WHAT YOU SHOULD DO
Please copy each line of the listing below in which the word "that" appears.

DATA TO PROCESS
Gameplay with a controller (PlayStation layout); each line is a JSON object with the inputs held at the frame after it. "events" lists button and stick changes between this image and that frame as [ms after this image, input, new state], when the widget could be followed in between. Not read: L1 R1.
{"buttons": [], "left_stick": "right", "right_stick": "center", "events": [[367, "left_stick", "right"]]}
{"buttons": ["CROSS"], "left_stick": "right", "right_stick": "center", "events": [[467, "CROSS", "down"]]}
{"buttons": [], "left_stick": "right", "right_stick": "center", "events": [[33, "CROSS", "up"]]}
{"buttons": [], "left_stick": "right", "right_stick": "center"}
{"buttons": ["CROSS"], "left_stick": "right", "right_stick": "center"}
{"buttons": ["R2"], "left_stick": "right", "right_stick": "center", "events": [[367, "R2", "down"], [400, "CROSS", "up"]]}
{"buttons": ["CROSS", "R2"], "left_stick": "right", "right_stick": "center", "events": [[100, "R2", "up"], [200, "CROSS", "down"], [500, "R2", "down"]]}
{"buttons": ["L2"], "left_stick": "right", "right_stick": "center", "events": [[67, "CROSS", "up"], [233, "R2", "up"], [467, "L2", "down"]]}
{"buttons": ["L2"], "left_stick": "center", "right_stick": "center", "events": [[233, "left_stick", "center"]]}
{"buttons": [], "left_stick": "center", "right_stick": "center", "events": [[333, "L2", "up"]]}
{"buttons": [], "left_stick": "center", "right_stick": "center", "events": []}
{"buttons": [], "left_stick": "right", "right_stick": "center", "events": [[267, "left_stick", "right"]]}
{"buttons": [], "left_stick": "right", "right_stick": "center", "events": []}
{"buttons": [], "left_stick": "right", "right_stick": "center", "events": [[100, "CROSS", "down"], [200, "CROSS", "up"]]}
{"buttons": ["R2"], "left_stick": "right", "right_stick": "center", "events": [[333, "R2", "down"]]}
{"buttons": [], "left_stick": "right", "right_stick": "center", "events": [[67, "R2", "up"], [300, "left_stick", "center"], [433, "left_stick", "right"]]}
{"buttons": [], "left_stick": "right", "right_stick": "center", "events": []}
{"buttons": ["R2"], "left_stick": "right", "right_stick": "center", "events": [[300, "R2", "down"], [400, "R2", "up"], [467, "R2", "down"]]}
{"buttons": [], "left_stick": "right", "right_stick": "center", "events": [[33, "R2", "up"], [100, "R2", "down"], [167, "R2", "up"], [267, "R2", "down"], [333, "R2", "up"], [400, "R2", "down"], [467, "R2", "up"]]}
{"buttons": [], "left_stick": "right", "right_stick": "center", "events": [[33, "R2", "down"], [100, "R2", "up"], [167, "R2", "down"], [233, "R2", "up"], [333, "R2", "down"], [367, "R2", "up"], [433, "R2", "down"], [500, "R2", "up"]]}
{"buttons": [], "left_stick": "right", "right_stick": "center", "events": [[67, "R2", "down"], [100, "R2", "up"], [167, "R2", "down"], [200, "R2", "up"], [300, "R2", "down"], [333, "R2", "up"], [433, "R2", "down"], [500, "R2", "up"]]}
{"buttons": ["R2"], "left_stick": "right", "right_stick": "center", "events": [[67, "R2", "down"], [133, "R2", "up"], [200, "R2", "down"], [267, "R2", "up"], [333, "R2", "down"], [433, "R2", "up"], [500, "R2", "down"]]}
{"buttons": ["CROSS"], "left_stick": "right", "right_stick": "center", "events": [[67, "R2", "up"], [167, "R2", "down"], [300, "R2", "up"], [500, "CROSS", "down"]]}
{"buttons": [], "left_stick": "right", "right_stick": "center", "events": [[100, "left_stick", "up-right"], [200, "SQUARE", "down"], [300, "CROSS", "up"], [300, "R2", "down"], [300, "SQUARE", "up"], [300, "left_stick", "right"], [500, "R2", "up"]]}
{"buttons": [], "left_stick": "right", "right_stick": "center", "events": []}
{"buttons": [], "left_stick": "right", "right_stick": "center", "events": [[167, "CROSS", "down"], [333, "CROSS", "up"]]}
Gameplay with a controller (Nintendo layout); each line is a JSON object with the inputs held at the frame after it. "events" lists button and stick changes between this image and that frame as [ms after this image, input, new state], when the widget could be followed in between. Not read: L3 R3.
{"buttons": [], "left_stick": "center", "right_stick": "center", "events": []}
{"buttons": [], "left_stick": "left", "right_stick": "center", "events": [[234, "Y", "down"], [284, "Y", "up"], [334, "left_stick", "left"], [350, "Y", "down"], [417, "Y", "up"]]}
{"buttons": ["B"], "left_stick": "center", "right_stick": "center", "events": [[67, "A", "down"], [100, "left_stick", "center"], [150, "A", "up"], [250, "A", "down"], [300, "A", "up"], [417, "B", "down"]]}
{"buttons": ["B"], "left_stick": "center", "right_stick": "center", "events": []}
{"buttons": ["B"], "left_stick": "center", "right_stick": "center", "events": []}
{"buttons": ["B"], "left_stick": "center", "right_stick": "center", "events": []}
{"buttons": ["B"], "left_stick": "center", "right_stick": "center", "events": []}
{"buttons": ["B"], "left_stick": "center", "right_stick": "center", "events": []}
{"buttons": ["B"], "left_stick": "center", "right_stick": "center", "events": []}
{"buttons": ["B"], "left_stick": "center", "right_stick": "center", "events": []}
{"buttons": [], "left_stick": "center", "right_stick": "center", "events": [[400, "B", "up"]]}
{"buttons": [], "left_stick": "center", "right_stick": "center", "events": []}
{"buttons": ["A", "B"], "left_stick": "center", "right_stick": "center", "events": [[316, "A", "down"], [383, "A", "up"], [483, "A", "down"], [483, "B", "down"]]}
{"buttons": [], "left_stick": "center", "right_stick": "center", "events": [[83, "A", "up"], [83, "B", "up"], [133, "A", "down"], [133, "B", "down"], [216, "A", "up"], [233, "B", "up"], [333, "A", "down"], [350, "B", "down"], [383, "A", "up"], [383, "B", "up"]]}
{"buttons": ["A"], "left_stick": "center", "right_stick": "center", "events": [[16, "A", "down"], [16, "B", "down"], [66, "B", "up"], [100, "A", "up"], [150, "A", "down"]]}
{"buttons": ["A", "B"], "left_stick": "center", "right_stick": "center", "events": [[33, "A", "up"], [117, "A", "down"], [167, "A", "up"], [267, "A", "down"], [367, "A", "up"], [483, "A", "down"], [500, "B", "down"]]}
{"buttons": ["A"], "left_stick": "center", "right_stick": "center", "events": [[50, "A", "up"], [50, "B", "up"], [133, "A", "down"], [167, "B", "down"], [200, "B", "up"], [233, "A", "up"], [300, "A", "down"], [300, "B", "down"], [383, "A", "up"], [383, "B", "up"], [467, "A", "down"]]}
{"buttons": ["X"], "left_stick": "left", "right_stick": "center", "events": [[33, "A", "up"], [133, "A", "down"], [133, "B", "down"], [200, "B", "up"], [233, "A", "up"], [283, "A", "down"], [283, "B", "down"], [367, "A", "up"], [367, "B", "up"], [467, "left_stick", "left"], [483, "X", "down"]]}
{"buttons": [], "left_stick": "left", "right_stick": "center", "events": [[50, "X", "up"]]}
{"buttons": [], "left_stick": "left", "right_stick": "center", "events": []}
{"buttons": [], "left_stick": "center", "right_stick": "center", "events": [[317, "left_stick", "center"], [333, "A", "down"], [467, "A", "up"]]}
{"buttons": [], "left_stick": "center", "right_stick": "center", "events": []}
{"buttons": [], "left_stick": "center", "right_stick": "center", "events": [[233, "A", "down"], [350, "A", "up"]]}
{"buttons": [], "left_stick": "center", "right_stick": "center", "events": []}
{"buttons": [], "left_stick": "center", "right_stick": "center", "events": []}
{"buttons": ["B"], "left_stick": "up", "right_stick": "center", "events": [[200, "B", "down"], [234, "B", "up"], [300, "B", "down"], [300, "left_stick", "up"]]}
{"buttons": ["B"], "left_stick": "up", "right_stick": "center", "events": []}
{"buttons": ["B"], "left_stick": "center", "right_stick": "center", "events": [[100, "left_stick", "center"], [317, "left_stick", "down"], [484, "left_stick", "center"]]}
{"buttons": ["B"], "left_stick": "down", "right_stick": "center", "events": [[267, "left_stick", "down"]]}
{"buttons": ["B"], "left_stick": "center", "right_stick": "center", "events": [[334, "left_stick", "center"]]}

COMPLETED EXERCISE
Gameplay with a controller (PlayStation layout); each line is a JSON object with the inputs held at the frame after it. "events" lists button and stick changes between this image and that frame as [ms after this image, input, new state], when the widget could be followed in between. Not read: L1 R1.
Gameplay with a controller (Nintendo layout); each line is a JSON object with the inputs held at the frame after it. "events" lists button and stick changes between this image and that frame as [ms after this image, input, new state], when the widget could be followed in between. Not read: L3 R3.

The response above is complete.